- **TEXT SHOWN**
The markets have been shaken by the subprime mortgage meltdown. It may be instructive to recall the market dislocation in the fall of 1987. At that time, decisive action by the U.S. Federal Reserve soothed the markets and bold investors who had purchased beaten down shares profited as markets recovered. Recent efforts by central banks around the world could have similar results in this market downturn. Many of the high-quality businesses we own or are looking to add to portfolios are now available at prices which are significantly below our estimates of their intrinsic value. Further, many of the managers across client portfolios have performed surprisingly well throughout the selloff and should be positioned for solid performance moving forward.

1987 was the culmination of substantial performance in the equity markets, especially international markets. Then suddenly in October the markets began to plummet. On October 19th, the Dow Jones Industrial Average was down more than 22%! Why? In retrospect, experts agree it was the combination of high valuations, interest rate increases, excessive new issues, a loss of confidence from recent scandals and program trading. There was significant damage to individual and institutional balance sheets and creditworthiness of virtually every market participant was suspect. With credit markets seizing up, causing defaults, the entire financial system was on the verge of collapse. Sound familiar? The Federal Reserve acted as a source of liquidity to support the economic and financial system. Through open market operations, lowering the federal funds rate and other contingency plans with brokers and banks, stability was restored. Amazingly, in spite of the significant stock market losses, the economy continued to grow in both 1987 and 1988.

- **LISTING**
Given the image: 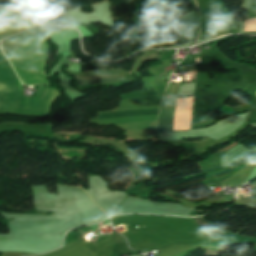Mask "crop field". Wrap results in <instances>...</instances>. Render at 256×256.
Masks as SVG:
<instances>
[{
    "label": "crop field",
    "mask_w": 256,
    "mask_h": 256,
    "mask_svg": "<svg viewBox=\"0 0 256 256\" xmlns=\"http://www.w3.org/2000/svg\"><path fill=\"white\" fill-rule=\"evenodd\" d=\"M23 87L10 67L3 53L0 54V109H16L24 111L50 113V107L60 97L57 89L38 86L35 98L22 96ZM46 113L0 110V114L47 117Z\"/></svg>",
    "instance_id": "8a807250"
},
{
    "label": "crop field",
    "mask_w": 256,
    "mask_h": 256,
    "mask_svg": "<svg viewBox=\"0 0 256 256\" xmlns=\"http://www.w3.org/2000/svg\"><path fill=\"white\" fill-rule=\"evenodd\" d=\"M48 50V37H38L5 54L24 85H49L45 72Z\"/></svg>",
    "instance_id": "ac0d7876"
},
{
    "label": "crop field",
    "mask_w": 256,
    "mask_h": 256,
    "mask_svg": "<svg viewBox=\"0 0 256 256\" xmlns=\"http://www.w3.org/2000/svg\"><path fill=\"white\" fill-rule=\"evenodd\" d=\"M201 31L228 26V17L220 10L218 4L202 8Z\"/></svg>",
    "instance_id": "34b2d1b8"
},
{
    "label": "crop field",
    "mask_w": 256,
    "mask_h": 256,
    "mask_svg": "<svg viewBox=\"0 0 256 256\" xmlns=\"http://www.w3.org/2000/svg\"><path fill=\"white\" fill-rule=\"evenodd\" d=\"M176 99L163 100L157 131L172 130Z\"/></svg>",
    "instance_id": "412701ff"
},
{
    "label": "crop field",
    "mask_w": 256,
    "mask_h": 256,
    "mask_svg": "<svg viewBox=\"0 0 256 256\" xmlns=\"http://www.w3.org/2000/svg\"><path fill=\"white\" fill-rule=\"evenodd\" d=\"M190 1L192 3L193 10H195L197 8V5H196V8H195L196 0H194L195 4H194L193 0H190ZM181 19H182V22H183V27L179 31L180 36L198 31V29H199L198 10H195V11L187 14L186 16L182 17Z\"/></svg>",
    "instance_id": "f4fd0767"
},
{
    "label": "crop field",
    "mask_w": 256,
    "mask_h": 256,
    "mask_svg": "<svg viewBox=\"0 0 256 256\" xmlns=\"http://www.w3.org/2000/svg\"><path fill=\"white\" fill-rule=\"evenodd\" d=\"M256 157V152L250 150L248 153H246L243 157H241L239 160H237L235 163H233L231 166L223 169L222 171L218 173H213L216 177V179L220 182L226 177H228L230 174L250 162L252 159Z\"/></svg>",
    "instance_id": "dd49c442"
},
{
    "label": "crop field",
    "mask_w": 256,
    "mask_h": 256,
    "mask_svg": "<svg viewBox=\"0 0 256 256\" xmlns=\"http://www.w3.org/2000/svg\"><path fill=\"white\" fill-rule=\"evenodd\" d=\"M78 84L81 86H92L119 82H128L132 80H125V77H113V78H89V79H77Z\"/></svg>",
    "instance_id": "e52e79f7"
},
{
    "label": "crop field",
    "mask_w": 256,
    "mask_h": 256,
    "mask_svg": "<svg viewBox=\"0 0 256 256\" xmlns=\"http://www.w3.org/2000/svg\"><path fill=\"white\" fill-rule=\"evenodd\" d=\"M154 113H158V109L133 111V112H123V113H113V114H103V115H98L97 118H92L90 120L115 118V117H125V116H134V115H144V114H154Z\"/></svg>",
    "instance_id": "d8731c3e"
},
{
    "label": "crop field",
    "mask_w": 256,
    "mask_h": 256,
    "mask_svg": "<svg viewBox=\"0 0 256 256\" xmlns=\"http://www.w3.org/2000/svg\"><path fill=\"white\" fill-rule=\"evenodd\" d=\"M213 241H216L218 233L214 228L206 223L201 217L191 218Z\"/></svg>",
    "instance_id": "5a996713"
},
{
    "label": "crop field",
    "mask_w": 256,
    "mask_h": 256,
    "mask_svg": "<svg viewBox=\"0 0 256 256\" xmlns=\"http://www.w3.org/2000/svg\"><path fill=\"white\" fill-rule=\"evenodd\" d=\"M232 111H233L232 108H226V107L222 106L220 118L231 114Z\"/></svg>",
    "instance_id": "3316defc"
}]
</instances>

- **STATED EXERCISE**
Answer these from the market commentary:
(a) What does it say has shaken the markets?
(b) By how much did the Dow Jones Industrial Average fall on October 19th?
(c) What did the economy do in 1987 and 1988?

- **EXERCISE SOLUTION**
(a) The subprime mortgage meltdown.
(b) More than 22%.
(c) It continued to grow.